Queria ver o mar mais livre, sem aquelas peias de cais que lhe causam de quando em quando, revoltas demolidoras de que todos se lembram; mas não tinha dinheiro para ir à Angra dos Reis. Bem.
Pouco acima do Passeio Público, encontrei-me com o meu antigo colega Epimênides da Rocha, a quem de lá muito não via.
- Onde tens andado?
- No hospício.
- Como? Não tens ar de louco absolutamente -como foi então?
- A polícia. Não sabes que a nossa polícia é paternal e ortodoxa em matéria de religião.
- Que tem uma coisa com a outra?
- Eu te conto. Logo depois de me aposentar, eu me retirei com os meus livros e papéis, para um subúrbio longínquo. Aluguei uma casa, em cujo quintal tinha uma horta e galinheiro tratados por mim e pelo meu fiel Manuel Joaquim, um velho português que não ficou rico. Nos lazeres das minhas leituras, trabalhava nos canteiros e curava a bouba dos meus pintos. Fui ficando afeiçoado na redondeza e conversava com todos que se chegavam a mim. Aos poucos, fui pregando, da forma que lhes fosse mais acessível, aos meus vizinhos as minhas teorias mais ou menos niilistas e budistas.
"O mundo não existe, é uma grande ilusão. Para matar em nós a dor, é preciso varrer da nossa vontade todo e qualquer desejo e ambição que são fontes de sofrimento. É necessário eliminar em nós, sobretudo, o amor, onde decorre toda a nossa angústia. Citava em português aquelas palavras de Bossuet, e as explicava terra à terra: "Passez l'amour, vous faites naítre toutes les passions; ôtez l'amour, vous les supprimez toutes".
"Aos poucos, as minhas idéias, pregadas com os exemplos e comparações mais corriqueiras, se espalharam e eu me vi obrigado a fazer conferências. Um padre que andava por lá, a catar níqueis, para construir a milionésima igreja do Rio de Janeiro, acusou-me de feitiçaria, candomblâncias, macumbas e outras coisas feias. Fui convidado a comparecer à delegacia e o delegado, com grandes berros e gestos furiosos, intimou-me a acabar com as minhas prédicas. Disse-lhe que não lhe podia obedecer, pois, segundo as leis, eu tinha a mais ampla liberdade de pensamento literário, político, artístico, religioso, etc. Mais furioso ficou e eu mais indignado fiquei. Mas vim para a casa e continuei.

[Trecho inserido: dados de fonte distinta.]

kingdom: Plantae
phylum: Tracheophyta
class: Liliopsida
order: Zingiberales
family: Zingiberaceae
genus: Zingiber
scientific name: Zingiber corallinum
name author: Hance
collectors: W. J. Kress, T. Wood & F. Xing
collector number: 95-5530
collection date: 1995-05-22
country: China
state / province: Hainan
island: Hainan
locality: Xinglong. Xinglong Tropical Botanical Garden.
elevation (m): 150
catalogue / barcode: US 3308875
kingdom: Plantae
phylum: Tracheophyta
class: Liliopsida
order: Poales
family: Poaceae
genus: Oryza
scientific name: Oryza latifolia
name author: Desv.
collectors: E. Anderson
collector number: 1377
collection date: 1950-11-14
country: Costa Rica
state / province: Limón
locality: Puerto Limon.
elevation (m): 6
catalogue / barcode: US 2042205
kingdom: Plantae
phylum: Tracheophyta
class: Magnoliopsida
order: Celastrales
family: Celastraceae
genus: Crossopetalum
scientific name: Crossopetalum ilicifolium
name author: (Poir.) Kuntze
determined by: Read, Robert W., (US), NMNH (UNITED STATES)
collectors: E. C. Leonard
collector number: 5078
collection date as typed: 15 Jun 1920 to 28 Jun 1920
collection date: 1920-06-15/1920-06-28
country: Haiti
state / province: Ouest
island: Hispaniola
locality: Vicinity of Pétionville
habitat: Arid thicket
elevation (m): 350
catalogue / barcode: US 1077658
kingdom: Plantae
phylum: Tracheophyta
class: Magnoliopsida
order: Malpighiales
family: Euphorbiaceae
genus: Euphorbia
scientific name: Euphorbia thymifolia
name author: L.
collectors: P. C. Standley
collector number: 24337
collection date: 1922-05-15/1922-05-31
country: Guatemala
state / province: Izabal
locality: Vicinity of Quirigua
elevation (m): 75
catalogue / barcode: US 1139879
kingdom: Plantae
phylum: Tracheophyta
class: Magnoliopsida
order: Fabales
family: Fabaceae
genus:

"Um belo dia, veio um soldado buscar-me e levou-me para a chefatura de policia, onde me levaram a um doutor.
"Percebi que me acusavam (?) de maluco.
"Disse-lhe que não era louco e, mesmo que o fosse, segundo a legislação em vigor, não sendo eu indigente, competia a meus pais, pois os tinha, internar-me em hospital adequado.
Não quis saber de leis, e outras malandragens e remeteu-me para a Praia da Saudade, como sofrendo de mania religiosa. O que me aconteceu aí, onde, em geral, me dei bem, contarei num próximo livro. Contudo, não posso deixar de te referir agora o risinho de mofa que um doutor fez, quando lhe disse que tinha alguns livros publicados e cursara uma escola superior. No Brasil, meu caro, doutor ou nada.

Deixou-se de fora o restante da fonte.